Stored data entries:
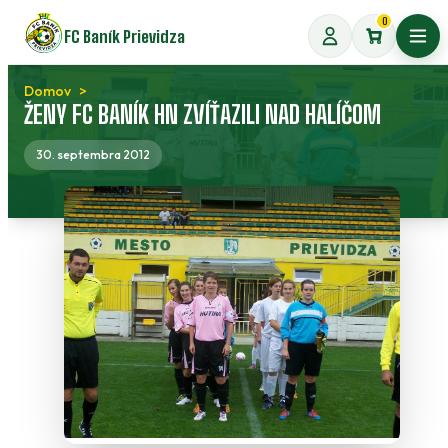
Preskočiť
0
FC Baník Prievidza
na
Otvo
obsah
Domov
ŽENY FC BANÍK HN ZVÍŤAZILI NAD HALÍČOM
30. septembra 2012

REQUIRED WORK:
Could you rewrite the lines above as a Markdown table with the columns "No." and "Line," numbering each row, covering every line, and leaving out the pictures and any blank lines?

ANSWER TO THE PROBLEM:
| No. | Line |
|---|---|
| 1 | Preskočiť |
| 2 | 0 |
| 3 | FC Baník Prievidza |
| 4 | na |
| 5 | Otvo |
| 6 | obsah |
| 7 | Domov |
| 8 | ŽENY FC BANÍK HN ZVÍŤAZILI NAD HALÍČOM |
| 9 | 30. septembra 2012 |